━━ Study text
Part 2: Human Revolution
Chapter 16: Buddhism Is about Winning [16.7]

16.7 Winning Means Refusing to Be Defeated

President Ikeda calls on young women’s division members to live their lives with an invincible spirit.

“Never be defeated!
Happiness resides
in strong hearts.”

Faith equals daily life, and Buddhism is manifested in society. It is inconceivable, therefore, that our Buddhist practice and the teachings of Buddhism would fail to help us win in our daily lives and society or become happy.

Faith, practice, and study are the key. As we put into action the teachings of Nichiren Daishonin, the Buddha of the Latter Day of the Law, let us patiently continue climbing the mountain of victory and happiness day after day, our hearts brimming with hope and optimism. Our life’s purpose is to live, strive, and win not only for our own happiness, but also for the happiness of others and the noble cause of good.

We all experience problems, sadness, and suffering. But sufferings arising from earthly desires are the springboard to enlightenment. The more we suffer, the more our life state expands. This is the essential principle of the Mystic Law.

Though we may, for example, be facing a situation as painful as the fires of hell, we can transform it without fail into the happiness of the Land of Tranquil Light.1

The absence of problems and suffering is not happiness. Refusing to be defeated, being able to endure whatever comes our way—that is happiness.

Even if we’re facing many pressures, prompting people in our lives to comment on how hard our circumstances are, we need to just calmly and steadily press ahead on the path of our mission. That’s the way to make the powerful life force of the Buddha—who is also known as “One Who Can Endure”—well up in our lives.

Those who experience the greatest suffering will come to attain the greatest happiness. Never forget that happiness is a flower that blossoms from the earth of patient endurance.

One of the youthful mottoes of my wife, Kaneko, a member of the first class of the young women’s division, was:

“Today again don’t be defeated,
today again bring forth courage,
as you make your way
on the path of your vow,
on the path of victory.”

Those who don’t let anything defeat them are victors. In particular, those who lead undefeated lives, following through on the beliefs that they vowed to uphold in their youth, are the strongest and most admirable of all.

People who can make others happy know genuine happiness.

True victory is becoming a sunlike presence that brightens the lives of everyone around you. In such a person’s heart will fly a banner of happiness proudly emblazoned with a spirit of self-reliance and self-esteem.

No banner of victory adorns a life of inaction. No banner of happiness will fly where faith is not accompanied by action.

In this noble and meaningful period of your youth and on throughout your lives, please overcome every obstacle without being defeated, forging ahead on your chosen path with the brilliant light of victory shining in your hearts like the morning sun. That is the most truly human way to live. This is the spirit of Nichiren Buddhism. This is the essence of our Buddhist practice.

“Difficulties will arise, and these are to be looked on as [peace and comfort]” (cf. OTT, 115)—let us always remember these profound words of the Daishonin.

From an essay series “The Light of the Century of Humanity,” published in Japanese in the Seikyo Shimbun, November 13, 2004.

The Wisdom for Creating Happiness and Peace brings together selections from President Ikeda’s works on key themes.

  • *1Land of Tranquil Light: Also, Land of Eternally Tranquil Light. The Buddha land, which is free from impermanence and impurity. In many sutras, the actual saha world in which human beings dwell is described as an impure land filled with delusions and sufferings, while the Buddha land is described as a pure land free from these and far removed from this saha world. In contrast, the Lotus Sutra reveals the saha world to be the Buddha land, or the Land of Eternally Tranquil Light, and explains that the nature of a land is determined by the minds of its inhabitants.
━━━━
━━ Provided data
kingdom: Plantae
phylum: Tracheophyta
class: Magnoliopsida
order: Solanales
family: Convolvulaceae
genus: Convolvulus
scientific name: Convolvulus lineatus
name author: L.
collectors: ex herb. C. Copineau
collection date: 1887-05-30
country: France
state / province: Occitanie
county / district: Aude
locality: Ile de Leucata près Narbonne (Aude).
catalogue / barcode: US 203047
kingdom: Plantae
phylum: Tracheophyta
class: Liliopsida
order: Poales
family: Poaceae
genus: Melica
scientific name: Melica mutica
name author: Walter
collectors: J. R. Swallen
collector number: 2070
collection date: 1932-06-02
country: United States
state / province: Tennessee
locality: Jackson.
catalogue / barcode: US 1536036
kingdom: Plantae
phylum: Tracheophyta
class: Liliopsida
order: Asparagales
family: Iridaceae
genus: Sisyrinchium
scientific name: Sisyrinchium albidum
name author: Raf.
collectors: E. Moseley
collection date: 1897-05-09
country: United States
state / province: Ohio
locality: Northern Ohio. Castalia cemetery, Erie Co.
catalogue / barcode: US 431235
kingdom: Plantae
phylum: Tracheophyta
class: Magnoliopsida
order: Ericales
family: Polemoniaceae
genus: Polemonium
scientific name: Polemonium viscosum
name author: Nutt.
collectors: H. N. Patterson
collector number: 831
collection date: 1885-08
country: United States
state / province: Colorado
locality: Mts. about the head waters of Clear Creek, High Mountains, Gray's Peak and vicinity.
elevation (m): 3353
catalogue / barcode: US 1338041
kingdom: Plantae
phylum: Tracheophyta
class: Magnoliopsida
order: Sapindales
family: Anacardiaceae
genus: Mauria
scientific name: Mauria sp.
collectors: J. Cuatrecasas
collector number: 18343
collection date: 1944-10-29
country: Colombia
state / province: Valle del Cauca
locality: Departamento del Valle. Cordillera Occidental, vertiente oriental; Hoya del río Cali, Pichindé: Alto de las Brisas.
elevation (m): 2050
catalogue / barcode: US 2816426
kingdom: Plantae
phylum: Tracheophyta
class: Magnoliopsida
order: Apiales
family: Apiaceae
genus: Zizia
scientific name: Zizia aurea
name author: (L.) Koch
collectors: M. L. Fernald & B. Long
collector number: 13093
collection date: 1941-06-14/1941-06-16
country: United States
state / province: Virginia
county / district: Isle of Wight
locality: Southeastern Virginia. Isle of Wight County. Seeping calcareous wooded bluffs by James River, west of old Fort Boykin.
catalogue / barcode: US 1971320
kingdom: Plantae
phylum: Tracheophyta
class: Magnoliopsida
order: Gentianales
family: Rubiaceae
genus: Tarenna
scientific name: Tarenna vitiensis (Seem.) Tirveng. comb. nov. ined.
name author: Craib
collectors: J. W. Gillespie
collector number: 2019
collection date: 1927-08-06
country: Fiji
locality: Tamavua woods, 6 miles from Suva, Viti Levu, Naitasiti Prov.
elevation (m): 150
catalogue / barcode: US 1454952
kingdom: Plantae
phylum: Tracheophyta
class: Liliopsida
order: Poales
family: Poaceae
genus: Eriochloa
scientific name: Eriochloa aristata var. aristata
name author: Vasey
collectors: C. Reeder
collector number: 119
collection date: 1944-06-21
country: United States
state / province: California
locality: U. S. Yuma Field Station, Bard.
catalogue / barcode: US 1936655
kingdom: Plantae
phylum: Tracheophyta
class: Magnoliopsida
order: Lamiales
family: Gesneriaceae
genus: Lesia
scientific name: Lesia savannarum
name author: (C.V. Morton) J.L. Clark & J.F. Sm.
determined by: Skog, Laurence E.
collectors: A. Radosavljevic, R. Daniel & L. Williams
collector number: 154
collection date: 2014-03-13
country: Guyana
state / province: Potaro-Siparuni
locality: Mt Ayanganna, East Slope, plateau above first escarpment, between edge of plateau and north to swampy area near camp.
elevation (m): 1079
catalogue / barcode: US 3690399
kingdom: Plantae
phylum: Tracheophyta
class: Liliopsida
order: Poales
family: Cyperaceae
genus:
━━━━
* What the task asks:
Reproduce word for word the part of the essay on refusing to be defeated that begins with "In this noble" and stops after "November 13, 2004.".

* Answer area:
In this noble and meaningful period of your youth and on throughout your lives, please overcome every obstacle without being defeated, forging ahead on your chosen path with the brilliant light of victory shining in your hearts like the morning sun. That is the most truly human way to live. This is the spirit of Nichiren Buddhism. This is the essence of our Buddhist practice.

“Difficulties will arise, and these are to be looked on as [peace and comfort]” (cf. OTT, 115)—let us always remember these profound words of the Daishonin.

From an essay series “The Light of the Century of Humanity,” published in Japanese in the Seikyo Shimbun, November 13, 2004.